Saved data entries
---+---

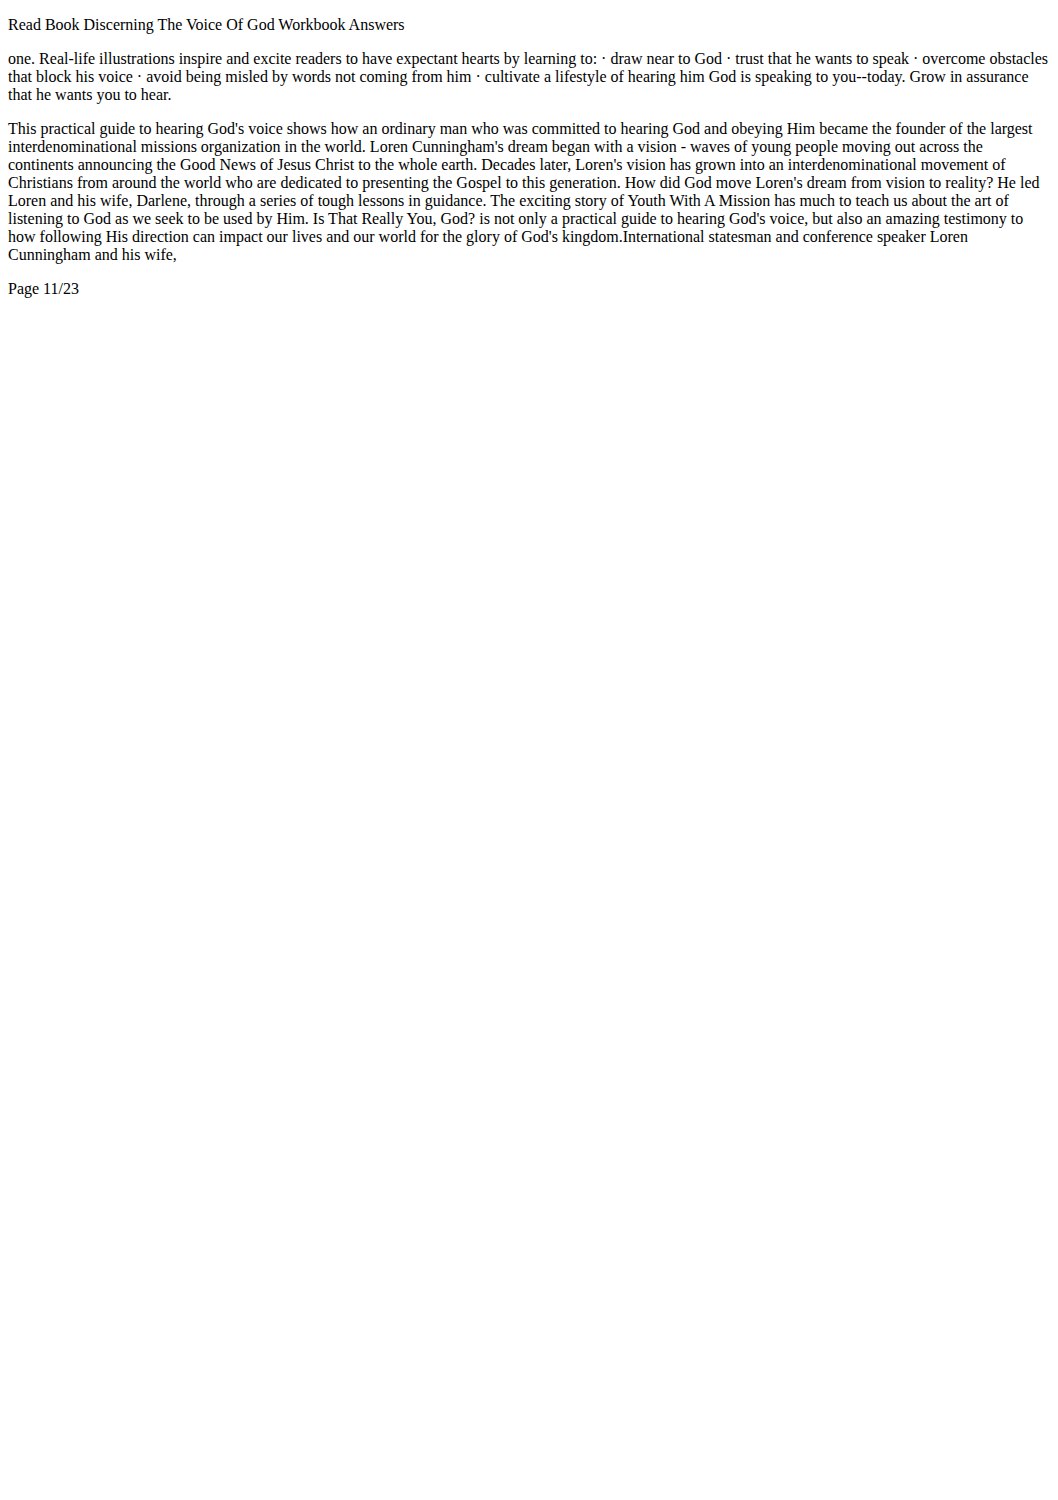Read Book Discerning The Voice Of God Workbook Answers
one. Real-life illustrations inspire and excite readers to have expectant hearts by learning to: · draw near to God · trust that he wants to speak · overcome obstacles that block his voice · avoid being misled by words not coming from him · cultivate a lifestyle of hearing him God is speaking to you--today. Grow in assurance that he wants you to hear.
This practical guide to hearing God's voice shows how an ordinary man who was committed to hearing God and obeying Him became the founder of the largest interdenominational missions organization in the world. Loren Cunningham's dream began with a vision - waves of young people moving out across the continents announcing the Good News of Jesus Christ to the whole earth. Decades later, Loren's vision has grown into an interdenominational movement of Christians from around the world who are dedicated to presenting the Gospel to this generation. How did God move Loren's dream from vision to reality? He led Loren and his wife, Darlene, through a series of tough lessons in guidance. The exciting story of Youth With A Mission has much to teach us about the art of listening to God as we seek to be used by Him. Is That Really You, God? is not only a practical guide to hearing God's voice, but also an amazing testimony to how following His direction can impact our lives and our world for the glory of God's kingdom.International statesman and conference speaker Loren Cunningham and his wife,
Page 11/23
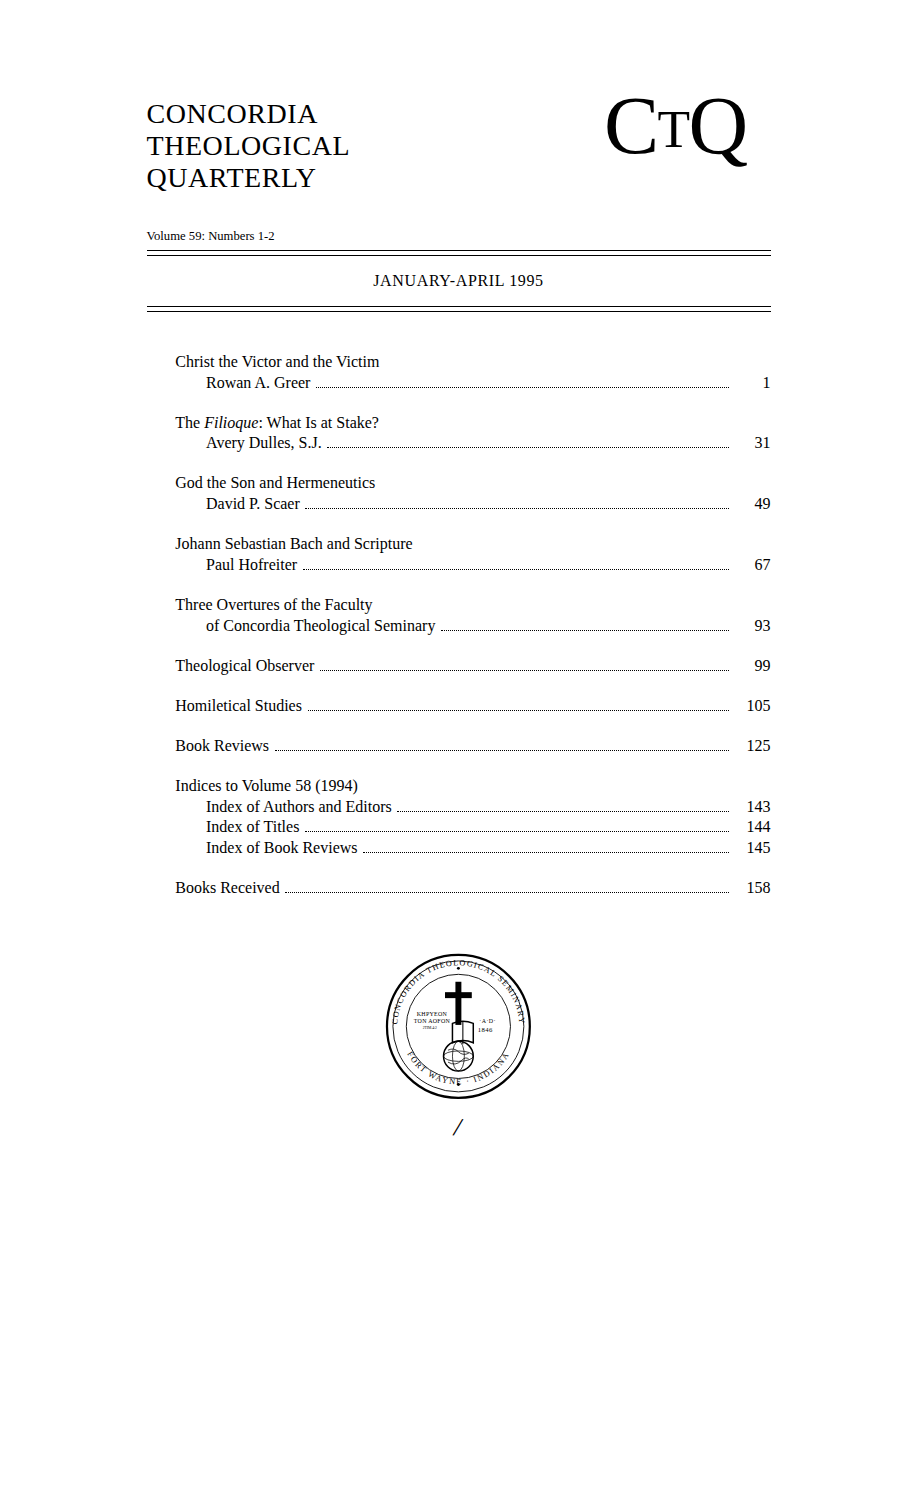Concordia Theological Quarterly
CTQ
Volume 59: Numbers 1-2
JANUARY-APRIL 1995
Christ the Victor and the Victim
Rowan A. Greer 1
The Filioque: What Is at Stake?
Avery Dulles, S.J. 31
God the Son and Hermeneutics
David P. Scaer 49
Johann Sebastian Bach and Scripture
Paul Hofreiter 67
Three Overtures of the Faculty
of Concordia Theological Seminary 93
Theological Observer 99
Homiletical Studies 105
Book Reviews 125
Indices to Volume 58 (1994)
Index of Authors and Editors 143
Index of Titles 144
Index of Book Reviews 145
Books Received 158
CONCORDIA THEOLOGICAL SEMINARY FORT WAYNE · INDIANA KHPYEON TON AOFON 2TIM.4:2 ·A·D· 1846
/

---+---

Task to complete — Report each line of the entries where the word "Reviews" occurs.

Response to the task —
Book Reviews 125
Index of Book Reviews 145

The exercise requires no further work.